++++ Provided data
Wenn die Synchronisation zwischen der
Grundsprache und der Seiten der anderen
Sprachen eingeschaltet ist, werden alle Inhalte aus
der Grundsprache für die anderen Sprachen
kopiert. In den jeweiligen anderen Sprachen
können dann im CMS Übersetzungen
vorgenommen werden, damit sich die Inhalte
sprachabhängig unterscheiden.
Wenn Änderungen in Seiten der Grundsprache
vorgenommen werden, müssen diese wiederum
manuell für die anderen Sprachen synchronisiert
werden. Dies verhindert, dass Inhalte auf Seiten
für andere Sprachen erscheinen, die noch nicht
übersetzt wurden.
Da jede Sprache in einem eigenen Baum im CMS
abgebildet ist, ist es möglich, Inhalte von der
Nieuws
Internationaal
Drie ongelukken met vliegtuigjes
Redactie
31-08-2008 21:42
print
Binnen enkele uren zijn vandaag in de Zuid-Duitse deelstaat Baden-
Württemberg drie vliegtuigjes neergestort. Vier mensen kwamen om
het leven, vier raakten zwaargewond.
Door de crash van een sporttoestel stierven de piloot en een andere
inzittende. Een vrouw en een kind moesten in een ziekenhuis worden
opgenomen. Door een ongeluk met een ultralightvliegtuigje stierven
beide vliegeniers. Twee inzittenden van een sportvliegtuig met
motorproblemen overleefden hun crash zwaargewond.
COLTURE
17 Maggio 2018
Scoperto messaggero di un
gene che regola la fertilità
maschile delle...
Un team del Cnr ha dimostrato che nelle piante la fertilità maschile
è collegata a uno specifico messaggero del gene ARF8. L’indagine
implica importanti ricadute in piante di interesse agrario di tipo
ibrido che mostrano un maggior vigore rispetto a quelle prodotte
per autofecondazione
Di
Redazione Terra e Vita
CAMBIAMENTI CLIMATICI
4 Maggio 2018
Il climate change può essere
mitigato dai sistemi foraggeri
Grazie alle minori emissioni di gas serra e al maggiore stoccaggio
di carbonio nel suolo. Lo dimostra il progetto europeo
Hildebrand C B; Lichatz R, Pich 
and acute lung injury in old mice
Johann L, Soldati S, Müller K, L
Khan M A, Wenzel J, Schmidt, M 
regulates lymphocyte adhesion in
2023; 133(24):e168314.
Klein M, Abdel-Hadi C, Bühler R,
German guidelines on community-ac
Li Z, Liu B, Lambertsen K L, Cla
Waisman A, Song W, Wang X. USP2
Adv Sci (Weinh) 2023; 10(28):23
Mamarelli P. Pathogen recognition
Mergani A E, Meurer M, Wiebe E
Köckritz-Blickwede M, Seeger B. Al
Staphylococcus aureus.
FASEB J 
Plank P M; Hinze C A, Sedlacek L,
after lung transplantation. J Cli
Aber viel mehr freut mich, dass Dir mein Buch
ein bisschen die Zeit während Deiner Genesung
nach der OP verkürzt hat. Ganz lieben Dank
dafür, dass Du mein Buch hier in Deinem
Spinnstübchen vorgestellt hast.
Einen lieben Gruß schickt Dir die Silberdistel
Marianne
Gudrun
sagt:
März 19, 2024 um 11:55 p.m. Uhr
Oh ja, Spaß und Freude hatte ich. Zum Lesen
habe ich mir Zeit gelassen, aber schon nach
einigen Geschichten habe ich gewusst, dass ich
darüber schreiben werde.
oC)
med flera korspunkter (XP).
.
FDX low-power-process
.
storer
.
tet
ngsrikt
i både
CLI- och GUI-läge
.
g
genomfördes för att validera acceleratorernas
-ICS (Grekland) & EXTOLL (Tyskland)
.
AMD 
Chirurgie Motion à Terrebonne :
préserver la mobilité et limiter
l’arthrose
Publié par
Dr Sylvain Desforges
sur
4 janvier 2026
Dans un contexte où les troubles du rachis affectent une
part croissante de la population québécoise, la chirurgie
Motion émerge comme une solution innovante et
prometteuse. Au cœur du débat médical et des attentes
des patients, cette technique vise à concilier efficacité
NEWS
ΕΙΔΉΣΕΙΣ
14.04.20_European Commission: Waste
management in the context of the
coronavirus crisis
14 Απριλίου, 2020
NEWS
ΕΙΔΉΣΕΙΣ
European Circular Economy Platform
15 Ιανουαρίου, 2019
++++++++
++++ Provided data
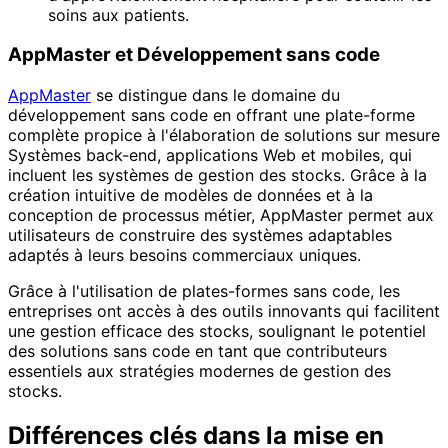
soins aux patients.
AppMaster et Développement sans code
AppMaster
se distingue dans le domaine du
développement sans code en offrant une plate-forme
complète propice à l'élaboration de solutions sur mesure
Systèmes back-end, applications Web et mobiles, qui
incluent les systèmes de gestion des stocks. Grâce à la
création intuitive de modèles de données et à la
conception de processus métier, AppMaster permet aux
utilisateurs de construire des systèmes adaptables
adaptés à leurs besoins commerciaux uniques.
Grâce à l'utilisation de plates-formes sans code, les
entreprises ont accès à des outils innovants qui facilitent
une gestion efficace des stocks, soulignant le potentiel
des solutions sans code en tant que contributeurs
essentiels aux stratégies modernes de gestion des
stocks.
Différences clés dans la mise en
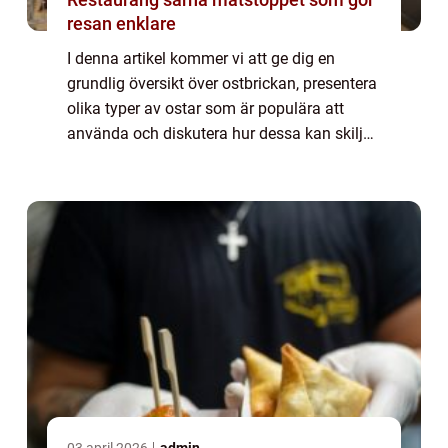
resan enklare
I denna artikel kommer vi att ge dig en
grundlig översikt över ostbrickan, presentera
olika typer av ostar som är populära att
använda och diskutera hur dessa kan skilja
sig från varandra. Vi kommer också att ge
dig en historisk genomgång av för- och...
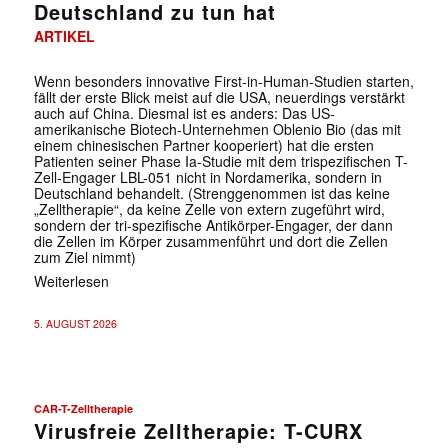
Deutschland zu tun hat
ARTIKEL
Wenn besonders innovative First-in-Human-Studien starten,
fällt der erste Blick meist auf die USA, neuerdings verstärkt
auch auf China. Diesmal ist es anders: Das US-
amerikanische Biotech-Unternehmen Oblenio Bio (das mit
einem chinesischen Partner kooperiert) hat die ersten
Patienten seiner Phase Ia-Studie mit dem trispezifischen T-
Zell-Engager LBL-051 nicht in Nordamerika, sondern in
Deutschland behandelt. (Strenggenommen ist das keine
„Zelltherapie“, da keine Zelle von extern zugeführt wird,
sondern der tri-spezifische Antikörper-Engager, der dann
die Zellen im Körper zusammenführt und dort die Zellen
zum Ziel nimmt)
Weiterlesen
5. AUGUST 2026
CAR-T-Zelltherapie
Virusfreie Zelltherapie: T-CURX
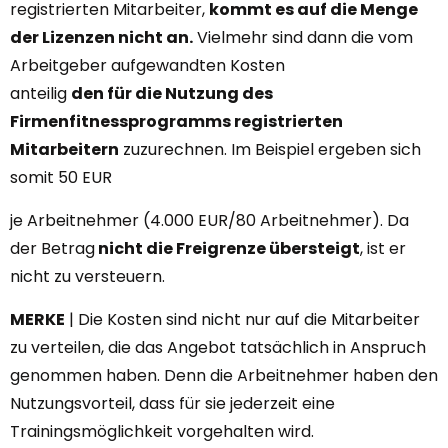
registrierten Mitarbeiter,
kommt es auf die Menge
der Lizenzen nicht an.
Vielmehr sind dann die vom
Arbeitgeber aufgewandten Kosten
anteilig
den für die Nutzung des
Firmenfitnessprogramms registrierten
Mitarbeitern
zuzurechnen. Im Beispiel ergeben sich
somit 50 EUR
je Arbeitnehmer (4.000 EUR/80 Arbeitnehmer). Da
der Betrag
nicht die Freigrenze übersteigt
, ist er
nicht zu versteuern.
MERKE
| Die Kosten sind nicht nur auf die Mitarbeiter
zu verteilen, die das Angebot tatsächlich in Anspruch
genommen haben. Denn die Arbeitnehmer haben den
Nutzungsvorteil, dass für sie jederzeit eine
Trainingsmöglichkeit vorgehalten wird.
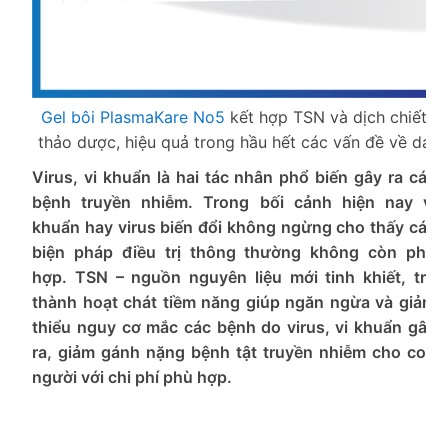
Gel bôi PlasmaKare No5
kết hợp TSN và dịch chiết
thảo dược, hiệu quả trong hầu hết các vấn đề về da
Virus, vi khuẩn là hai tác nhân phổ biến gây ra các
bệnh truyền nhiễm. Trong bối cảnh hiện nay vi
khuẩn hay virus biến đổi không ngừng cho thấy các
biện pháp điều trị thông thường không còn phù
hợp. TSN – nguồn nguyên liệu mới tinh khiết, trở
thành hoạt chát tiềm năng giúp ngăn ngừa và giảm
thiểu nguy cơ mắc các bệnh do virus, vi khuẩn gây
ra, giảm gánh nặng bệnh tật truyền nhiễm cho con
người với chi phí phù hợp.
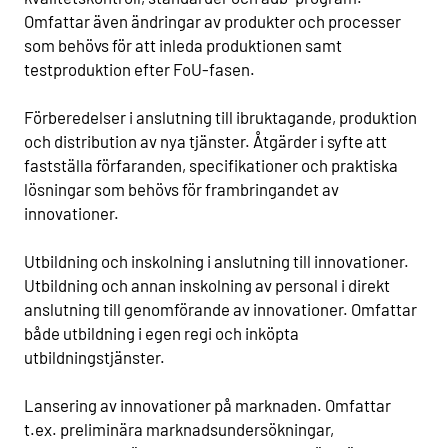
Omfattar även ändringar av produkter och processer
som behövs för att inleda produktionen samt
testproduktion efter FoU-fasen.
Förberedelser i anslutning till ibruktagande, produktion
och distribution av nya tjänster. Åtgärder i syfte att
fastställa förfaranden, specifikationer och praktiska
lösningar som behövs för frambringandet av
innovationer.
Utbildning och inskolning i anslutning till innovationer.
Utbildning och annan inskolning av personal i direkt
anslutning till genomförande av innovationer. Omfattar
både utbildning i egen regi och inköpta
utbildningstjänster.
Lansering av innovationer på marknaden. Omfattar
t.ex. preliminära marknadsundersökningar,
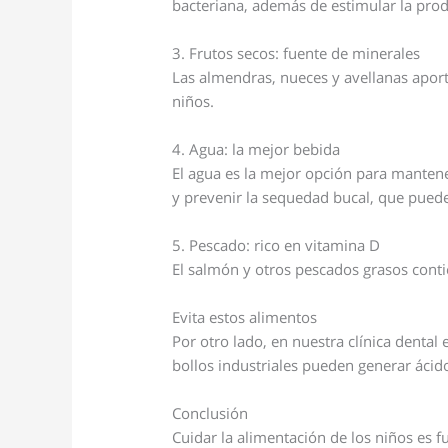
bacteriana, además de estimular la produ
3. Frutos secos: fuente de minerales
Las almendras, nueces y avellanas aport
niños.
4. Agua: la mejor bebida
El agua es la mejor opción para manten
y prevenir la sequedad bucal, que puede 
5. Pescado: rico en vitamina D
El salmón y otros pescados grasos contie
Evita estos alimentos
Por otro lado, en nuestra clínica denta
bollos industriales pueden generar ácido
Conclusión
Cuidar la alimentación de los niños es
++++++++
++++ Provided data
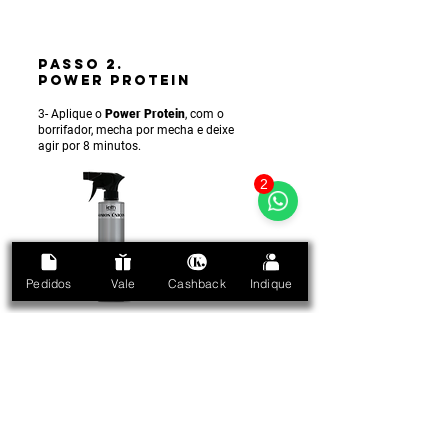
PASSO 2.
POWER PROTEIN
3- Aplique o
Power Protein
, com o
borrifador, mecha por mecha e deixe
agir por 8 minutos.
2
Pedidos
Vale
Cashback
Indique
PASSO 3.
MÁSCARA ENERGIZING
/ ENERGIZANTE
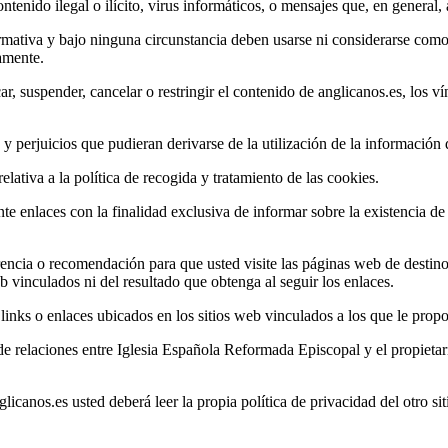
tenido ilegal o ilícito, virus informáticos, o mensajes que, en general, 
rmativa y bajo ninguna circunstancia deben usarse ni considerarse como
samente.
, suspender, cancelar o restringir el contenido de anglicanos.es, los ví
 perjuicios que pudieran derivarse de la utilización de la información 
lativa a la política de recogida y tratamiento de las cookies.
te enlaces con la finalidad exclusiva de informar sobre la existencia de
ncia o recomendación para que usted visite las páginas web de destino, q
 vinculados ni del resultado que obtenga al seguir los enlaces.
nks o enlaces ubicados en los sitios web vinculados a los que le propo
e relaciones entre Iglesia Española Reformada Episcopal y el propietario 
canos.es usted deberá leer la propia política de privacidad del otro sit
++++++++
Each line above with the string "till" in it should be located and copied.

Förberedelser i anslutning till ibruktagande, produktion
Utbildning och inskolning i anslutning till innovationer.
anslutning till genomförande av innovationer. Omfattar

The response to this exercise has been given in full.